* Written exercise:
Recast every line of the records below as a Markdown table with the columns Row and Entry, numbering the lines in order under Row and placing each line under Entry. Leave out any blank lines.

* Recorded data:
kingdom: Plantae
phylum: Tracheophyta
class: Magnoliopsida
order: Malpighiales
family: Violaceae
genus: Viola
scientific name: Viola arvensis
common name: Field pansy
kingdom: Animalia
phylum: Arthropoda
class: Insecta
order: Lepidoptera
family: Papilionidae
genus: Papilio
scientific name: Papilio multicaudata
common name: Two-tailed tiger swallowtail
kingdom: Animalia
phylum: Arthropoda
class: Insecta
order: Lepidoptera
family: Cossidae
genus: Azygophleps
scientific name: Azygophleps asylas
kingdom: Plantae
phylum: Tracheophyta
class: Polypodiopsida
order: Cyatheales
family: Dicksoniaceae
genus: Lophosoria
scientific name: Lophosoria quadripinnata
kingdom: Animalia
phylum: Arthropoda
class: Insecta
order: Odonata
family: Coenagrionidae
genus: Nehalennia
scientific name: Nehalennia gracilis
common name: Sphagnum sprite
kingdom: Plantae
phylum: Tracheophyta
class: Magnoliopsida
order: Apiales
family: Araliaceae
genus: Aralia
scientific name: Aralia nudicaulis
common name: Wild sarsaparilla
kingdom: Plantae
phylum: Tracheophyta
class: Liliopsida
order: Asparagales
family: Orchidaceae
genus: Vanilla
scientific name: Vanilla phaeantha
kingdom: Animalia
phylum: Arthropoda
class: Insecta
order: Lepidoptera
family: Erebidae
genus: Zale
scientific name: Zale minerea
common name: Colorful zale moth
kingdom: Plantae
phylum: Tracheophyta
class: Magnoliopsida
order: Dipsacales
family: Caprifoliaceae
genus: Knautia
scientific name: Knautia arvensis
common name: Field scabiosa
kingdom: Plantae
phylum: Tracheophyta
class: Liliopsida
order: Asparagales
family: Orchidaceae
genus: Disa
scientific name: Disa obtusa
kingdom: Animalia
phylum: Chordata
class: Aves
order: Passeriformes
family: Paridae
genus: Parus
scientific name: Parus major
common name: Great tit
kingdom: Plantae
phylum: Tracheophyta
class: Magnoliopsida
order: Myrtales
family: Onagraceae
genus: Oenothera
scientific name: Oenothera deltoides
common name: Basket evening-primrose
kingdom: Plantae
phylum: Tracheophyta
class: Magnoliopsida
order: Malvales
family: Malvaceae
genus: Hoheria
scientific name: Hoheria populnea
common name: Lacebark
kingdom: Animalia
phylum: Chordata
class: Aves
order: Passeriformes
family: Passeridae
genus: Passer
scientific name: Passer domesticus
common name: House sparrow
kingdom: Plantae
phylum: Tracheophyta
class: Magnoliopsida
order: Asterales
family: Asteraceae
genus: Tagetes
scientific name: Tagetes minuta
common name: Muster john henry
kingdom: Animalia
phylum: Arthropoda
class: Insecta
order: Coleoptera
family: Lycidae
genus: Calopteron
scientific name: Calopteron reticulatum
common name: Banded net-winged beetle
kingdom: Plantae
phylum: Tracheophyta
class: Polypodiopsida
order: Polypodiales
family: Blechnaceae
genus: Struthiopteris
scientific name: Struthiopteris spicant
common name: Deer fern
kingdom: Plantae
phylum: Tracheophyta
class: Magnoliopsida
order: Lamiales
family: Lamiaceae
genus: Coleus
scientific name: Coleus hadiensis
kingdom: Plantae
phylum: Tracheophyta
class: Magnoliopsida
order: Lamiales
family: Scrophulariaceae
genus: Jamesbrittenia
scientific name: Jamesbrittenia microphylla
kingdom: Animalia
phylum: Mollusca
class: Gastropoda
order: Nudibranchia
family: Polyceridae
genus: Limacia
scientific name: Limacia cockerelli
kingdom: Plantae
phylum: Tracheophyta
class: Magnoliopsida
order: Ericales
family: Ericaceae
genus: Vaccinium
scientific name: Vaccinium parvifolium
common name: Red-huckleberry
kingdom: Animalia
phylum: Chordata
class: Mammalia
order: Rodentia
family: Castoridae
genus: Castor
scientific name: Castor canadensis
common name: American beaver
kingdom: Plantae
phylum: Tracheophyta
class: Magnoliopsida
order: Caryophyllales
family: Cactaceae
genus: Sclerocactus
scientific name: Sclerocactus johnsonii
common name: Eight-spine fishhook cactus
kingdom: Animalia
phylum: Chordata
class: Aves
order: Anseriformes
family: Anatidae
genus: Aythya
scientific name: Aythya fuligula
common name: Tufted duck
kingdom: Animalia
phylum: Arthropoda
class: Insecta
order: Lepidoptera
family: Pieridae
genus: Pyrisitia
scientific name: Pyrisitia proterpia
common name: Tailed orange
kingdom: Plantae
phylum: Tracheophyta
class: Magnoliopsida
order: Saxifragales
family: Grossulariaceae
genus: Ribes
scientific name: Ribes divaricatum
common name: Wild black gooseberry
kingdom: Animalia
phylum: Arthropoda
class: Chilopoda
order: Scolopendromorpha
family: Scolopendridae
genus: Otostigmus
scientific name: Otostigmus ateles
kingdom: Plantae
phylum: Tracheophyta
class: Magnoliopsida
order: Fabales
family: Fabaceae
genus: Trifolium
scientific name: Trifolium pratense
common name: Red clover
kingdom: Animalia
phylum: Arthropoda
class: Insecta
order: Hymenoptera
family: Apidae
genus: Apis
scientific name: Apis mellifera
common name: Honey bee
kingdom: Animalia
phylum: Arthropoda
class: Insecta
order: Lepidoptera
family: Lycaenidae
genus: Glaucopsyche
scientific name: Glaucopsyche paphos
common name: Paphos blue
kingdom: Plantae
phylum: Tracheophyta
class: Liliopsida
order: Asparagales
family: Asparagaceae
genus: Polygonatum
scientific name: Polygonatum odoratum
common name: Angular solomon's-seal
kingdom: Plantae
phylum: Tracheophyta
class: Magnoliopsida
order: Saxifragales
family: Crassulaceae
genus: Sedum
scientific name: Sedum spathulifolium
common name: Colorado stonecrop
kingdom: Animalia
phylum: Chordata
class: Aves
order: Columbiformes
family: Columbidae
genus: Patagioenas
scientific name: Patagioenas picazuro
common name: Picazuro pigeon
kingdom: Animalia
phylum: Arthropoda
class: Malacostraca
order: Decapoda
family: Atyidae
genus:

* Full solution:
| Row | Entry |
|---|---|
| 1 | kingdom: Plantae |
| 2 | phylum: Tracheophyta |
| 3 | class: Magnoliopsida |
| 4 | order: Malpighiales |
| 5 | family: Violaceae |
| 6 | genus: Viola |
| 7 | scientific name: Viola arvensis |
| 8 | common name: Field pansy |
| 9 | kingdom: Animalia |
| 10 | phylum: Arthropoda |
| 11 | class: Insecta |
| 12 | order: Lepidoptera |
| 13 | family: Papilionidae |
| 14 | genus: Papilio |
| 15 | scientific name: Papilio multicaudata |
| 16 | common name: Two-tailed tiger swallowtail |
| 17 | kingdom: Animalia |
| 18 | phylum: Arthropoda |
| 19 | class: Insecta |
| 20 | order: Lepidoptera |
| 21 | family: Cossidae |
| 22 | genus: Azygophleps |
| 23 | scientific name: Azygophleps asylas |
| 24 | kingdom: Plantae |
| 25 | phylum: Tracheophyta |
| 26 | class: Polypodiopsida |
| 27 | order: Cyatheales |
| 28 | family: Dicksoniaceae |
| 29 | genus: Lophosoria |
| 30 | scientific name: Lophosoria quadripinnata |
| 31 | kingdom: Animalia |
| 32 | phylum: Arthropoda |
| 33 | class: Insecta |
| 34 | order: Odonata |
| 35 | family: Coenagrionidae |
| 36 | genus: Nehalennia |
| 37 | scientific name: Nehalennia gracilis |
| 38 | common name: Sphagnum sprite |
| 39 | kingdom: Plantae |
| 40 | phylum: Tracheophyta |
| 41 | class: Magnoliopsida |
| 42 | order: Apiales |
| 43 | family: Araliaceae |
| 44 | genus: Aralia |
| 45 | scientific name: Aralia nudicaulis |
| 46 | common name: Wild sarsaparilla |
| 47 | kingdom: Plantae |
| 48 | phylum: Tracheophyta |
| 49 | class: Liliopsida |
| 50 | order: Asparagales |
| 51 | family: Orchidaceae |
| 52 | genus: Vanilla |
| 53 | scientific name: Vanilla phaeantha |
| 54 | kingdom: Animalia |
| 55 | phylum: Arthropoda |
| 56 | class: Insecta |
| 57 | order: Lepidoptera |
| 58 | family: Erebidae |
| 59 | genus: Zale |
| 60 | scientific name: Zale minerea |
| 61 | common name: Colorful zale moth |
| 62 | kingdom: Plantae |
| 63 | phylum: Tracheophyta |
| 64 | class: Magnoliopsida |
| 65 | order: Dipsacales |
| 66 | family: Caprifoliaceae |
| 67 | genus: Knautia |
| 68 | scientific name: Knautia arvensis |
| 69 | common name: Field scabiosa |
| 70 | kingdom: Plantae |
| 71 | phylum: Tracheophyta |
| 72 | class: Liliopsida |
| 73 | order: Asparagales |
| 74 | family: Orchidaceae |
| 75 | genus: Disa |
| 76 | scientific name: Disa obtusa |
| 77 | kingdom: Animalia |
| 78 | phylum: Chordata |
| 79 | class: Aves |
| 80 | order: Passeriformes |
| 81 | family: Paridae |
| 82 | genus: Parus |
| 83 | scientific name: Parus major |
| 84 | common name: Great tit |
| 85 | kingdom: Plantae |
| 86 | phylum: Tracheophyta |
| 87 | class: Magnoliopsida |
| 88 | order: Myrtales |
| 89 | family: Onagraceae |
| 90 | genus: Oenothera |
| 91 | scientific name: Oenothera deltoides |
| 92 | common name: Basket evening-primrose |
| 93 | kingdom: Plantae |
| 94 | phylum: Tracheophyta |
| 95 | class: Magnoliopsida |
| 96 | order: Malvales |
| 97 | family: Malvaceae |
| 98 | genus: Hoheria |
| 99 | scientific name: Hoheria populnea |
| 100 | common name: Lacebark |
| 101 | kingdom: Animalia |
| 102 | phylum: Chordata |
| 103 | class: Aves |
| 104 | order: Passeriformes |
| 105 | family: Passeridae |
| 106 | genus: Passer |
| 107 | scientific name: Passer domesticus |
| 108 | common name: House sparrow |
| 109 | kingdom: Plantae |
| 110 | phylum: Tracheophyta |
| 111 | class: Magnoliopsida |
| 112 | order: Asterales |
| 113 | family: Asteraceae |
| 114 | genus: Tagetes |
| 115 | scientific name: Tagetes minuta |
| 116 | common name: Muster john henry |
| 117 | kingdom: Animalia |
| 118 | phylum: Arthropoda |
| 119 | class: Insecta |
| 120 | order: Coleoptera |
| 121 | family: Lycidae |
| 122 | genus: Calopteron |
| 123 | scientific name: Calopteron reticulatum |
| 124 | common name: Banded net-winged beetle |
| 125 | kingdom: Plantae |
| 126 | phylum: Tracheophyta |
| 127 | class: Polypodiopsida |
| 128 | order: Polypodiales |
| 129 | family: Blechnaceae |
| 130 | genus: Struthiopteris |
| 131 | scientific name: Struthiopteris spicant |
| 132 | common name: Deer fern |
| 133 | kingdom: Plantae |
| 134 | phylum: Tracheophyta |
| 135 | class: Magnoliopsida |
| 136 | order: Lamiales |
| 137 | family: Lamiaceae |
| 138 | genus: Coleus |
| 139 | scientific name: Coleus hadiensis |
| 140 | kingdom: Plantae |
| 141 | phylum: Tracheophyta |
| 142 | class: Magnoliopsida |
| 143 | order: Lamiales |
| 144 | family: Scrophulariaceae |
| 145 | genus: Jamesbrittenia |
| 146 | scientific name: Jamesbrittenia microphylla |
| 147 | kingdom: Animalia |
| 148 | phylum: Mollusca |
| 149 | class: Gastropoda |
| 150 | order: Nudibranchia |
| 151 | family: Polyceridae |
| 152 | genus: Limacia |
| 153 | scientific name: Limacia cockerelli |
| 154 | kingdom: Plantae |
| 155 | phylum: Tracheophyta |
| 156 | class: Magnoliopsida |
| 157 | order: Ericales |
| 158 | family: Ericaceae |
| 159 | genus: Vaccinium |
| 160 | scientific name: Vaccinium parvifolium |
| 161 | common name: Red-huckleberry |
| 162 | kingdom: Animalia |
| 163 | phylum: Chordata |
| 164 | class: Mammalia |
| 165 | order: Rodentia |
| 166 | family: Castoridae |
| 167 | genus: Castor |
| 168 | scientific name: Castor canadensis |
| 169 | common name: American beaver |
| 170 | kingdom: Plantae |
| 171 | phylum: Tracheophyta |
| 172 | class: Magnoliopsida |
| 173 | order: Caryophyllales |
| 174 | family: Cactaceae |
| 175 | genus: Sclerocactus |
| 176 | scientific name: Sclerocactus johnsonii |
| 177 | common name: Eight-spine fishhook cactus |
| 178 | kingdom: Animalia |
| 179 | phylum: Chordata |
| 180 | class: Aves |
| 181 | order: Anseriformes |
| 182 | family: Anatidae |
| 183 | genus: Aythya |
| 184 | scientific name: Aythya fuligula |
| 185 | common name: Tufted duck |
| 186 | kingdom: Animalia |
| 187 | phylum: Arthropoda |
| 188 | class: Insecta |
| 189 | order: Lepidoptera |
| 190 | family: Pieridae |
| 191 | genus: Pyrisitia |
| 192 | scientific name: Pyrisitia proterpia |
| 193 | common name: Tailed orange |
| 194 | kingdom: Plantae |
| 195 | phylum: Tracheophyta |
| 196 | class: Magnoliopsida |
| 197 | order: Saxifragales |
| 198 | family: Grossulariaceae |
| 199 | genus: Ribes |
| 200 | scientific name: Ribes divaricatum |
| 201 | common name: Wild black gooseberry |
| 202 | kingdom: Animalia |
| 203 | phylum: Arthropoda |
| 204 | class: Chilopoda |
| 205 | order: Scolopendromorpha |
| 206 | family: Scolopendridae |
| 207 | genus: Otostigmus |
| 208 | scientific name: Otostigmus ateles |
| 209 | kingdom: Plantae |
| 210 | phylum: Tracheophyta |
| 211 | class: Magnoliopsida |
| 212 | order: Fabales |
| 213 | family: Fabaceae |
| 214 | genus: Trifolium |
| 215 | scientific name: Trifolium pratense |
| 216 | common name: Red clover |
| 217 | kingdom: Animalia |
| 218 | phylum: Arthropoda |
| 219 | class: Insecta |
| 220 | order: Hymenoptera |
| 221 | family: Apidae |
| 222 | genus: Apis |
| 223 | scientific name: Apis mellifera |
| 224 | common name: Honey bee |
| 225 | kingdom: Animalia |
| 226 | phylum: Arthropoda |
| 227 | class: Insecta |
| 228 | order: Lepidoptera |
| 229 | family: Lycaenidae |
| 230 | genus: Glaucopsyche |
| 231 | scientific name: Glaucopsyche paphos |
| 232 | common name: Paphos blue |
| 233 | kingdom: Plantae |
| 234 | phylum: Tracheophyta |
| 235 | class: Liliopsida |
| 236 | order: Asparagales |
| 237 | family: Asparagaceae |
| 238 | genus: Polygonatum |
| 239 | scientific name: Polygonatum odoratum |
| 240 | common name: Angular solomon's-seal |
| 241 | kingdom: Plantae |
| 242 | phylum: Tracheophyta |
| 243 | class: Magnoliopsida |
| 244 | order: Saxifragales |
| 245 | family: Crassulaceae |
| 246 | genus: Sedum |
| 247 | scientific name: Sedum spathulifolium |
| 248 | common name: Colorado stonecrop |
| 249 | kingdom: Animalia |
| 250 | phylum: Chordata |
| 251 | class: Aves |
| 252 | order: Columbiformes |
| 253 | family: Columbidae |
| 254 | genus: Patagioenas |
| 255 | scientific name: Patagioenas picazuro |
| 256 | common name: Picazuro pigeon |
| 257 | kingdom: Animalia |
| 258 | phylum: Arthropoda |
| 259 | class: Malacostraca |
| 260 | order: Decapoda |
| 261 | family: Atyidae |
| 262 | genus: |